Here Spence’s insistence on going into detail about Mao’s early studies, his attraction to the classics, his love of poetry, pays off. One is even tempted, if one has known a lot of literary intellectuals, to laugh ruefully along with Mao’s insult. (And I am even tempted to suggest an analogy along these lines between Mao and Nixon, both of whom built policy around their and their constituencies’ resentments, justified and unjustified, against academic and cultural elites.) The Mao who made the Cultural Revolution, though, was living in comfort and luxury beyond most scholars, traveling around the country in his specially outfitted train and dallying with his many mistresses.

Spence’s clear, factual, and even decorous prose tends to euphemize what actually went on in the Cultural Revolution. This leads readers to believe that the Revolution might be an example of some regrettable but necessary excesses in the birth of a modern nation rather than a top-down pogrom against civilization itself incited by a despot preaching self-criticism even as he was immured in the appurtenances of authority. Spence does mention torture as the Revolution’s method, and he holds up some Red Guard rhetoric for implied mockery, but the New York Times review of the biography, written by a penitent journalist who was taken in at the time by Maoist propaganda, gives a more vivid sense of the atrocities involved than the biography itself does:

For a year or more, I wrote uncritically, even enthusiastically, about dreadful things — nuclear scientists shoveling out pigpens who insisted they had been ignorant until ”educated” by the peasants; classical musicians with fingers smashed by the Red Guards who described their past work as ”poisonous weeds”; acupuncture as the sole ”anesthetic” for deep-brain surgery in operations that, as we learned years later, few patients survived. Only when the rationalizations became too great to bear did I revert to my instincts.

To understand is not to excuse. One can see, reading this book, how a man of Mao’s intelligence and sensibility could nevertheless proceed by degrees into tyranny by the extremity of the circumstances in which he had to maneuver: decades of war and deprivation. And it is useless, also obnoxious, to airily insist on liberalism as bromide and panacea to historical actors born far away and long ago.

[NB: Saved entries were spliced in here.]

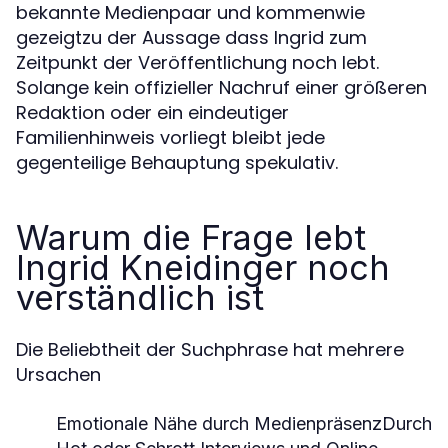
bekannte Medienpaar und kommenwie
gezeigtzu der Aussage dass Ingrid zum
Zeitpunkt der Veröffentlichung noch lebt.
Solange kein offizieller Nachruf einer größeren
Redaktion oder ein eindeutiger
Familienhinweis vorliegt bleibt jede
gegenteilige Behauptung spekulativ.
Warum die Frage lebt
Ingrid Kneidinger noch
verständlich ist
Die Beliebtheit der Suchphrase hat mehrere
Ursachen
Emotionale Nähe durch MedienpräsenzDurch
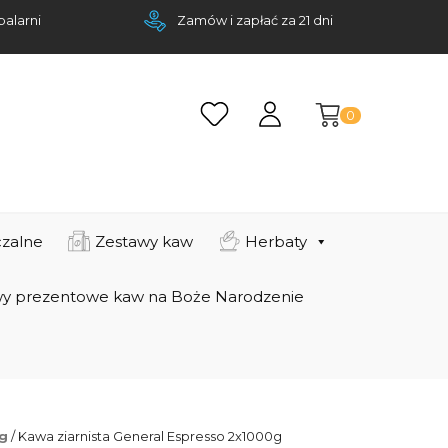
palarni
Zamów i zapłać za 21 dni
0
zalne
Zestawy kaw
Herbaty
y prezentowe kaw na Boże Narodzenie
g
/ Kawa ziarnista General Espresso 2x1000g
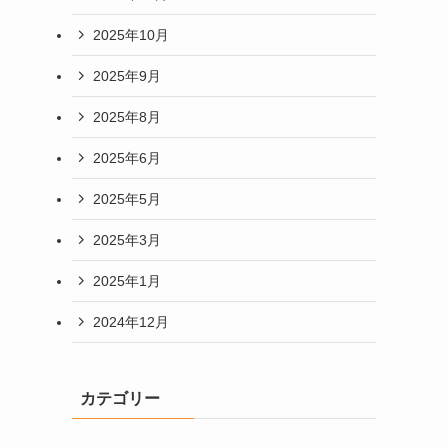
2025年10月
2025年9月
2025年8月
2025年6月
2025年5月
2025年3月
2025年1月
2024年12月
カテゴリー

I don’t fault Spence for avoiding such rhetoric in 1999, when it was so fashionable. All the same, the lessons for us in Mao’s life, especially its final third, should not be avoided: theory must subject itself to observable reality; what looks like popular activity is often manipulated by elites; populist rhetoric is usually promoted by elites themselves for their own purposes; the arts and sciences may be open to all in terms of opportunity, but considered in themselves they are inegalitarian insofar as not everyone is talented enough—perhaps only a few are—to attain great achievements within them. Spence makes the pattern of Mao’s policies clear: he destroyed wealth, whether economic or cultural, in the guise of distributing it equally.

Of course, it is more difficult to evaluate Mao than, say, Hitler: many of his goals seem laudable—the elimination of poverty, the reform of unjust hierarchies, the resistance to imperialism. All the more reason, then, to be clear about the lies and cruelty and stupidity into which such goals may be corrupted.